Satuan Polisi Pamong Praja (Satpol PP) Kota Probolinggo, Jawa Timur, menertibkan pedagang yang masih membandel berjualan di trotoar Pasar Baru Probolinggo, Senin.
"Petugas menindak pedagang pasar dan pedagang liar yang berjualan di trotoar dan mengarahkan mereka untuk menempati bedak di dalam pasar yang telah disediakan," kata Kabid Ketenteraman, Ketertiban Umum, dan Kapasitas SDM Satpol PP Kota Probolinggo Angga Budi Pramudya.
Menurut dia, penertiban itu bertujuan mengedukasi pedagang terkait larangan sesuai Perda Nomor 6/2021 tentang Penyelenggaraan Ketertiban Umum, Ketenteraman, dan Pelindungan Masyarakat yang di dalamnya juga menjelaskan terkait larangan berjualan di trotoar.
"Kami didampingi rekan-rekan dari UPT Pasar Baru sejak seminggu terakhir telah memasifkan penertiban pedagang yang berjualan di trotoar," tuturnya.
Ia mengatakan penertiban itu dilakukan setelah rampungnya los pintu sisi utara pasar baru, sehingga tempat itu dapat menampung sebanyak 67 pedagang untuk menggelar lapaknya di dalam pasar induk tradisional tersebut.
"Kami telah melakukan sosialisasi secara masif seminggu sebelumnya kepada para pedagang dan memberikan waktu ke mereka untuk pindah di dalam pasar, agar trotoar dapat dimanfaatkan sesuai peruntukannya bagi pejalan kaki," katanya.

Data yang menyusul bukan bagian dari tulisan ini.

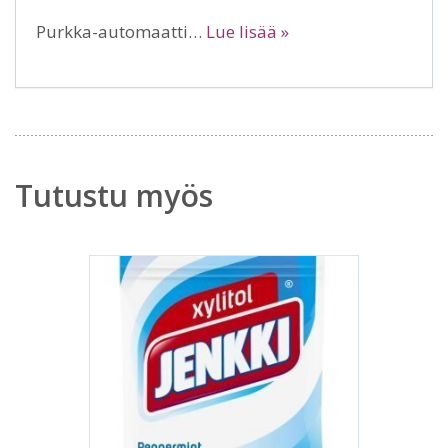
Purkka-automaatti…
Lue lisää »
Tutustu myös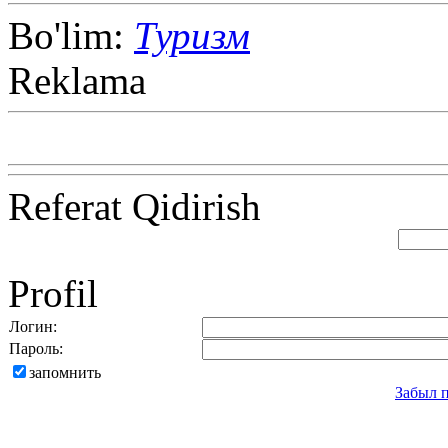
Bo'lim:
Туризм
Reklama
Referat Qidirish
Profil
Логин:
Пароль:
запомнить
Забыл 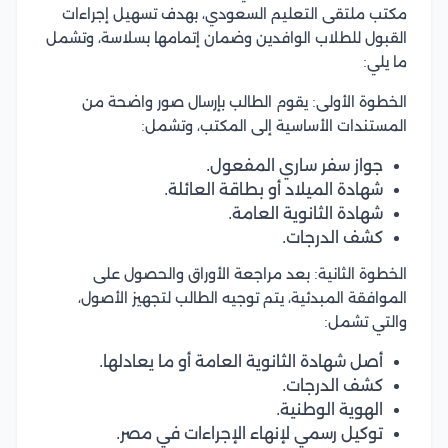
مكتب ملتقى التعليم السعودي، بهدف تسهيل إجراءات
القبول للطلاب الوافدين وضمان إتمامها بسلاسة، وتشمل
ما يلي:
الخطوة الأولى: يقوم الطالب بإرسال صور واضحة من
المستندات الأساسية إلى المكتب، وتشمل:
جواز سفر ساري المفعول.
شهادة الميلاد أو بطاقة العائلة.
شهادة الثانوية العامة.
كشف الدرجات.
الخطوة الثانية: بعد مراجعة الأوراق والحصول على
الموافقة المبدئية، يتم توجيه الطالب لتجهيز الأصول،
والتي تشمل:
أصل شهادة الثانوية العامة أو ما يعادلها.
كشف الدرجات.
الهوية الوطنية.
توكيل رسمي لإنهاء الإجراءات في مصر.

Sementara itu, Kepala UPT Pasar Baru Kota Probolinggo Edi Sekar mengatakan bahwa telah disediakan tempat di dalam pasar untuk pedagang yang masih membuka lapak dagangannya di luar pasar.
"Kurang lebih ada 67 bedak yang bisa ditempati dengan standar ukuran 2x1 meter persegi, kadang satu bedak, ada yang dibagi untuk dua pedagang," ujarnya.
Untuk menempati bedak itu, pedagang tidak dikenakan biaya sewa, hanya membayar retribusi sebesar Rp35.000 ribu setiap bulan dengan masa percobaan 1-2 bulan gratis menempati bedak tersebut.
Ia mengatakan penertiban itu dilakukan untuk memberikan pelayanan terbaik bagi semua kalangan masyarakat, sehingga area pasar jadi lebih tertata, aman, dan nyaman untuk dikunjungi.